HOW TO COMPLETE THIS TASK. Using the records below, output the stretch that opens with the line containing "- pencil case [314,413,382,450]" and closes with the line containing "- teddy bear [228,358,282,427]", exactly and including both lines, with nothing more.

DATA FOR THIS EXERCISE.
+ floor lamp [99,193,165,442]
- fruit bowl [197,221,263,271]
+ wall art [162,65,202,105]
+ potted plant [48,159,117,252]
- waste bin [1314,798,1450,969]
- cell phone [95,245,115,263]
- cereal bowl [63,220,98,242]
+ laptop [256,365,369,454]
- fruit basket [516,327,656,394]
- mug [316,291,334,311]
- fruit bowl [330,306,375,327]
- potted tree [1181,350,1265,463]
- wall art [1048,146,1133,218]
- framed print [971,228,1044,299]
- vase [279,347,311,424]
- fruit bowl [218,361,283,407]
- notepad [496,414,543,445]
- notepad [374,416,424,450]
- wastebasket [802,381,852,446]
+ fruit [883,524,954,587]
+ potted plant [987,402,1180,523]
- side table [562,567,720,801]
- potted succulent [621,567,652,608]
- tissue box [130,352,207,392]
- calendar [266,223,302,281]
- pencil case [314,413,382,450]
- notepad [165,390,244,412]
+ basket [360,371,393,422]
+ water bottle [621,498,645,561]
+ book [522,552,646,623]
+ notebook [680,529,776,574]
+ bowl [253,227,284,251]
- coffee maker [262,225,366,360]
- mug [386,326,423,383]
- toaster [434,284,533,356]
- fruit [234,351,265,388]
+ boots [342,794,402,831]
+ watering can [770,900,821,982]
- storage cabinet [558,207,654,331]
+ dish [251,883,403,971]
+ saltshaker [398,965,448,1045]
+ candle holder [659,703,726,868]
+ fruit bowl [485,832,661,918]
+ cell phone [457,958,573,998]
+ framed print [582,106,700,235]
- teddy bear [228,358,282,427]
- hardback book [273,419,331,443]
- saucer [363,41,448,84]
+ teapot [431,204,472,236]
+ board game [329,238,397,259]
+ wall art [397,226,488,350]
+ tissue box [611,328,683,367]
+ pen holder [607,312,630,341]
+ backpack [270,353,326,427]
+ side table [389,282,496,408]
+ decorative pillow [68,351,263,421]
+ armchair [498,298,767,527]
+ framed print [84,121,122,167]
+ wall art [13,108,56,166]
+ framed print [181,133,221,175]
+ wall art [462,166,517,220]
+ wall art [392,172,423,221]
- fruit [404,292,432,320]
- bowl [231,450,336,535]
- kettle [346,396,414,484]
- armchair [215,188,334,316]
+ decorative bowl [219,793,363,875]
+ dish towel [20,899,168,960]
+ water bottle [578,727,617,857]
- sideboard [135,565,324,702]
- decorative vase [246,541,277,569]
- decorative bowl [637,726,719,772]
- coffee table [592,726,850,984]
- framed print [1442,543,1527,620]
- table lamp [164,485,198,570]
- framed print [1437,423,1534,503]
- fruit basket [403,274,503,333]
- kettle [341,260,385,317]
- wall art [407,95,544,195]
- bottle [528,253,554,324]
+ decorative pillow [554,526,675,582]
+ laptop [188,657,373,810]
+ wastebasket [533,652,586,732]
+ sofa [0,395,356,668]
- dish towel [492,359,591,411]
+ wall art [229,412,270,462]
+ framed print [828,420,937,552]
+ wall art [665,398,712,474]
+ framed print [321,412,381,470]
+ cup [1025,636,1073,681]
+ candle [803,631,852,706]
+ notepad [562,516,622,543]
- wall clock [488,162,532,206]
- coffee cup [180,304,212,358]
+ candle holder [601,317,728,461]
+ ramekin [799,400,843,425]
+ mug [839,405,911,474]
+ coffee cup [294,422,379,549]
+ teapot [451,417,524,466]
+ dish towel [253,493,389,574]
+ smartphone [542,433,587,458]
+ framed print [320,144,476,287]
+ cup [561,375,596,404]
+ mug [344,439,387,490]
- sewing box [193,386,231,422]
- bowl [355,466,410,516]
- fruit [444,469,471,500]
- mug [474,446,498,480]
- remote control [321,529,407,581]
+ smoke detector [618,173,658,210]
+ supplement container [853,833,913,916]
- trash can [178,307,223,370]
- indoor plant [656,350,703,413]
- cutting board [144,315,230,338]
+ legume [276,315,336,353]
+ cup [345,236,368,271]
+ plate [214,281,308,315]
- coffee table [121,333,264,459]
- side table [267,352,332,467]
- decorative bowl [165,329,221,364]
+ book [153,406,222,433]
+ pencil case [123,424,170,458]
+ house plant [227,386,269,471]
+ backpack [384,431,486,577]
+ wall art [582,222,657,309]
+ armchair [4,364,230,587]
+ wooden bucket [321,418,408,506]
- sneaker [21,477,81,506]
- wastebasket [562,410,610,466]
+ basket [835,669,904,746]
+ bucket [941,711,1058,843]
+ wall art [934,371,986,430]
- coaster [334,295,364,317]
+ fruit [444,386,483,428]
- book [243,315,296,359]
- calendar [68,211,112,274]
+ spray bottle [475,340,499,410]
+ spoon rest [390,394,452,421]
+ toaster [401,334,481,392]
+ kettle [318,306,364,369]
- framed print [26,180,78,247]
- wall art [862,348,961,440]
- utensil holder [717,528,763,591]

ANSWER TO THE EXERCISE.
- pencil case [314,413,382,450]
- notepad [165,390,244,412]
+ basket [360,371,393,422]
+ water bottle [621,498,645,561]
+ book [522,552,646,623]
+ notebook [680,529,776,574]
+ bowl [253,227,284,251]
- coffee maker [262,225,366,360]
- mug [386,326,423,383]
- toaster [434,284,533,356]
- fruit [234,351,265,388]
+ boots [342,794,402,831]
+ watering can [770,900,821,982]
- storage cabinet [558,207,654,331]
+ dish [251,883,403,971]
+ saltshaker [398,965,448,1045]
+ candle holder [659,703,726,868]
+ fruit bowl [485,832,661,918]
+ cell phone [457,958,573,998]
+ framed print [582,106,700,235]
- teddy bear [228,358,282,427]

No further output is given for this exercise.